Scientific classification
- Kingdom: Animalia
- Phylum: Chordata
- Class: Aves
- Order: Passeriformes
- Family: Furnariidae
- Genus: Asthenes
- Species: A. pudibunda
- Binomial name: Asthenes pudibunda (Sclater, PL, 1874)
- Subspecies: See text

= Canyon canastero =

- Genus: Asthenes
- Species: pudibunda
- Authority: (Sclater, PL, 1874)
- Conservation status: LC

Species of bird

The canyon canastero (Asthenes pudibunda) is a species of bird in the Furnariinae subfamily of the ovenbird family Furnariidae. It is found in Peru and far-northern Chile.

==Taxonomy and systematics==

The canyon canastero has three subspecies, the nominate A. p. pudibunda (Sclater, 1874), A. p. neglecta (Cory, 1916), and A. p. grisior (Koepcke, M., 1961). Some authors have treated the rusty-fronted canastero (A. ottonis) and maquis canastero (A. heterura) as subspecies of the canyon canastero and others have treated the three as a superspecies. However, genetic data show that the canyon canastero is most closely related to the Vilcabamba thistletail (A. vilcabambae).

==Description==

The canyon canastero is 15 to 17 cm long and weighs 13 to 17 g. The sexes have the same plumage. Adults of the nominate subspecies have a thin buff supercilium and dark brownish lores on an otherwise gray-brown face. Their crown is warm dark brown and their back and rump a slightly paler brown. Their wings are dull reddish brown. Their uppertail coverts are chestnut-rufous and their tail a more rufous brown than the back. Their chin and upper throat are pale tawny-orange, their lower throat and upper breast light gray-brown with faint paler streaks, their lower breast and belly unstreaked pale gray-brown, and their flanks and undertail coverts dull rufescent brown. Their iris is brown, their maxilla black to dark horn, their mandible gray to pinkish horn with a blackish tip, and their legs and feet gray to blackish. Juveniles' chin and throat are light gray-brown, their breast has faint dark bars, and their underparts have a brownish wash. Subspecies A. p. neglecta has a darker back than the nominate, a more chestnut chin and throat, and darker and browner underparts. A. p. grisior is paler than the nominate with slightly grayer underparts and slightly less rufescent flanks.

==Distribution and habitat==

The canyon canastero is a bird of the western slope of the Andes. Subspecies A. p. neglecta is the northernmost; it is found in the northwestern Peruvian departments of La Libertad and Ancash. The nominate subspecies is found in the western Peruvian Department of Lima. A. p. grisior is found from the Department of Huancavelica in southwestern Peru south into Chile as far as the Tarapacá Region. The species primarily inhabits rocky areas in arid montane scrublands, often in ravines, and occasionally occurs in Polylepis woodland. In elevation it mostly ranges between 2400 and 3700 m but is found as high as 4000 m.
■ ■ ■ ■ ■ ■ ■
Using the information ->
1. According to the canyon canastero text, where is the species found?
2. Rewrite the part of the canyon canastero text that begins at the words "Scientific classification" and stops after "pudibunda (Sclater, PL, 1874)", with "Aves" renamed to "Birds".

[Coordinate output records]
■ ■ ■ ■ ■ ■ ■
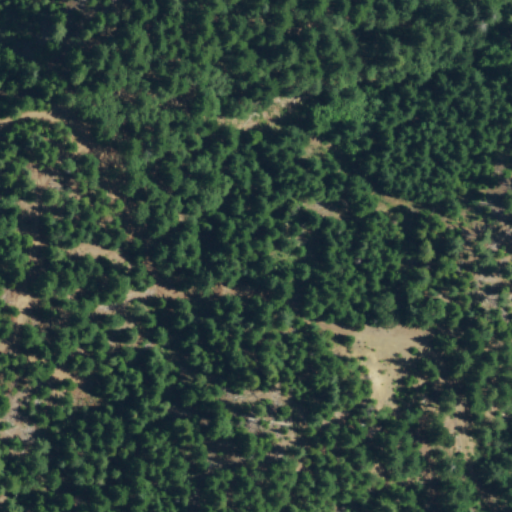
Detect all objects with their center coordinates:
road: (291, 104)
road: (231, 300)
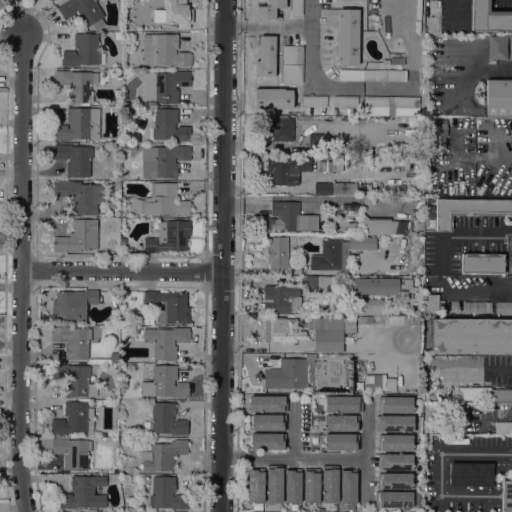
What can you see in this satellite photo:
building: (296, 7)
building: (295, 8)
building: (267, 9)
building: (269, 9)
building: (418, 10)
building: (81, 12)
building: (82, 12)
road: (309, 12)
building: (177, 13)
building: (177, 13)
building: (488, 17)
building: (489, 17)
building: (417, 27)
road: (309, 28)
building: (345, 35)
building: (346, 35)
building: (417, 38)
building: (497, 47)
building: (499, 47)
building: (510, 47)
building: (163, 50)
building: (82, 51)
building: (83, 51)
building: (162, 51)
building: (264, 56)
building: (265, 57)
building: (291, 64)
building: (292, 64)
building: (371, 75)
building: (372, 75)
building: (76, 84)
building: (77, 85)
building: (162, 86)
building: (164, 86)
building: (498, 97)
building: (272, 98)
building: (273, 98)
building: (498, 98)
building: (314, 101)
building: (345, 101)
building: (375, 102)
building: (407, 102)
building: (78, 124)
building: (79, 124)
building: (168, 126)
building: (168, 126)
building: (278, 128)
building: (436, 128)
building: (283, 129)
building: (313, 142)
building: (438, 143)
building: (314, 144)
road: (488, 157)
building: (74, 158)
building: (165, 158)
building: (73, 159)
building: (161, 160)
building: (325, 163)
building: (287, 169)
building: (285, 172)
building: (333, 188)
building: (335, 189)
building: (80, 195)
building: (79, 196)
building: (161, 201)
building: (162, 201)
building: (468, 209)
building: (469, 209)
building: (283, 216)
building: (285, 216)
building: (383, 226)
building: (384, 226)
building: (350, 227)
road: (458, 234)
building: (77, 237)
building: (77, 237)
building: (168, 237)
building: (168, 237)
building: (122, 242)
building: (361, 243)
building: (361, 244)
building: (280, 250)
building: (279, 251)
road: (226, 256)
building: (329, 256)
building: (330, 256)
building: (481, 263)
building: (482, 263)
road: (21, 268)
building: (510, 271)
road: (124, 274)
building: (319, 284)
road: (479, 285)
building: (374, 286)
building: (375, 286)
building: (406, 292)
building: (410, 295)
building: (283, 298)
building: (280, 299)
building: (430, 303)
building: (430, 303)
building: (71, 304)
building: (73, 305)
building: (168, 306)
building: (169, 306)
building: (475, 306)
building: (502, 307)
building: (477, 308)
building: (503, 308)
building: (369, 309)
building: (336, 311)
building: (400, 319)
building: (390, 320)
building: (349, 325)
building: (281, 330)
building: (282, 330)
building: (328, 332)
building: (327, 333)
building: (471, 334)
building: (471, 335)
building: (164, 340)
building: (71, 341)
building: (72, 341)
building: (166, 341)
building: (114, 357)
building: (289, 374)
building: (290, 374)
building: (73, 379)
building: (74, 379)
building: (378, 382)
building: (379, 382)
building: (163, 383)
building: (164, 383)
building: (409, 385)
building: (359, 386)
building: (482, 393)
building: (483, 394)
building: (317, 398)
building: (265, 403)
building: (267, 404)
building: (340, 404)
building: (343, 404)
building: (394, 404)
building: (394, 404)
building: (73, 418)
building: (74, 419)
building: (165, 419)
building: (165, 420)
building: (265, 422)
building: (268, 422)
building: (339, 423)
building: (341, 423)
building: (393, 423)
building: (396, 423)
building: (502, 427)
road: (294, 428)
building: (503, 428)
building: (418, 431)
building: (265, 441)
building: (268, 441)
building: (338, 441)
building: (341, 442)
building: (393, 442)
building: (394, 442)
road: (368, 450)
building: (71, 453)
building: (71, 453)
road: (454, 453)
building: (160, 455)
building: (162, 455)
road: (295, 460)
building: (394, 461)
building: (394, 462)
building: (394, 480)
building: (393, 481)
building: (273, 484)
building: (328, 484)
building: (274, 485)
building: (291, 485)
building: (309, 485)
building: (254, 486)
building: (255, 486)
building: (292, 486)
building: (329, 486)
building: (347, 486)
building: (347, 486)
building: (310, 487)
building: (86, 491)
building: (83, 493)
building: (164, 493)
building: (166, 494)
building: (506, 495)
building: (392, 499)
building: (393, 499)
■ ■ ■ ■ ■ ■ ■
Results of the tasks ->
1. It is found in Peru and far-northern Chile.

2.
Scientific classification
- Kingdom: Animalia
- Phylum: Chordata
- Class: Birds
- Order: Passeriformes
- Family: Furnariidae
- Genus: Asthenes
- Species: A. pudibunda
- Binomial name: Asthenes pudibunda (Sclater, PL, 1874)